Welfare determination [ 44 – 45]
The earlier judgment addressed the welfare checklist (section 1(3) of the Children’s Act 1989) in detail and deploys a holistic analysis of the options for X’s future.
HHJ Hopkins KC accepted the evaluation before the court regarding the proposed SGs capacity to benefit X’s welfare, as well as safeguard him from the risks posed by M.
Care / SGO support / transition plan [46]
The court considered the LA’s care plan, which included the SGO support plan and tentative transition proposal. This was in favour of an SGO for uncle and aunt, which is extensively supported by the LA. The LA also provided funding for an extra bedroom for X as well as the assistance for any litigation needed in country Z. No issue was raised on the extent of the support available, and the provisional plan was found to be sensible. The court hopes the homologation process will be completed within 3 months, and the parties invite the court to review this process albeit in the context of the ongoing wardship. The court finally approved the final care plan.
Contact [47 – 51]
Prior to X’s relocation, contact will be reduced to once a week, before no contact taking place for 8 weeks upon X’s relocation. After X is settled, thirty minutes of contact is to take place on ‘WhatsApp’ on a monthly basis, direct contact should take place on two occasions each year dependant on the length of stay of M in country Z.
If M does relocate to country Z herself, the court directs that contact with X can take place on a monthly basis for four hours duration each session to be arranged and supervised by the SGs.

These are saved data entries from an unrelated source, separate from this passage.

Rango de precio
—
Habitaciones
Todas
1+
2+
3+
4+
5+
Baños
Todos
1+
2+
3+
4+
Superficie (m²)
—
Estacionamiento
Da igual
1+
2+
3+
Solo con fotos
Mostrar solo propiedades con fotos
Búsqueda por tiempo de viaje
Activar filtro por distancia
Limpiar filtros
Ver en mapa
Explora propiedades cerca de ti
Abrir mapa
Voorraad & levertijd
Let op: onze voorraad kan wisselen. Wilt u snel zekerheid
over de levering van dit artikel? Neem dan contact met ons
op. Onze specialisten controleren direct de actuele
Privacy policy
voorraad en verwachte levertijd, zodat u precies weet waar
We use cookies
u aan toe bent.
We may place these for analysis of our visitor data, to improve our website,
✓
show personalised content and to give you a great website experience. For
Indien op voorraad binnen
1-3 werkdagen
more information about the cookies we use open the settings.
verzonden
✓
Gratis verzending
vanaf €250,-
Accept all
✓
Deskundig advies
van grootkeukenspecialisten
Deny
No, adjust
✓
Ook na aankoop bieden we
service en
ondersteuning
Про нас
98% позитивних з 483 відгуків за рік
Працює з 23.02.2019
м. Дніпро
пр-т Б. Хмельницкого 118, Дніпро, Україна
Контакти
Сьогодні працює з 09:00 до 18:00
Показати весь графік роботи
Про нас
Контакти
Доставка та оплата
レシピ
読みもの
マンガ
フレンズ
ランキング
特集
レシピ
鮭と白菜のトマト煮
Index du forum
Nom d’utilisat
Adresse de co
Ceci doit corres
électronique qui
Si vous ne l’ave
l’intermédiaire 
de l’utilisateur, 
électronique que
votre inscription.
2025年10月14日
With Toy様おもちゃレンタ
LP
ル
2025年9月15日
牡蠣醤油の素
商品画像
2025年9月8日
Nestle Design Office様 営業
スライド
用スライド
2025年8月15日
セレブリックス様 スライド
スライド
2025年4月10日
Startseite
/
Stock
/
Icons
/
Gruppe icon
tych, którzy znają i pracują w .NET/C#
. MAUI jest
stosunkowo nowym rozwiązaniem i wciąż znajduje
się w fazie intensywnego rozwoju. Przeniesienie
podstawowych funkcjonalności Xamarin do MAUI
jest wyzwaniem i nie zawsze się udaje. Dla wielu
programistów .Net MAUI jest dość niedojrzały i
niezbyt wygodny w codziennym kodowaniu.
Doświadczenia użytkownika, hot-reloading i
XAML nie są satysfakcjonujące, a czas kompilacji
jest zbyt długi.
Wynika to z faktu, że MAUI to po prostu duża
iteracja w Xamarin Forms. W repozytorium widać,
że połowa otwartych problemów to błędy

In relation to direct contact, M may not remove X from the SG’s care and is not to have unsupervised contact with him.
These arrangements are based on the opinions of professionals but will be kept under review over time. The court was satisfied that these are appropriate and safe, meeting X’s needs.
Consequential directions / declaration [52 – 55]
The court finalised by being satisfied that X’s welfare would be prioritised if placed with his uncle and aunt as Special Guardians.
Final remarks [56 – 57]
Upon conclusion, the court remarked that residual risks cannot be avoided upon relocation of X to country Z to the care of his aunt and uncle. However, considering the above, the court believed the uncle and aunt can be deemed as trustworthy. Lastly, HHJ Paul Hopkins KC concluded by reiterating the importance of the advantage X will have from his relocation to country Z, this regarding his nationality, language and rich cultural heritage.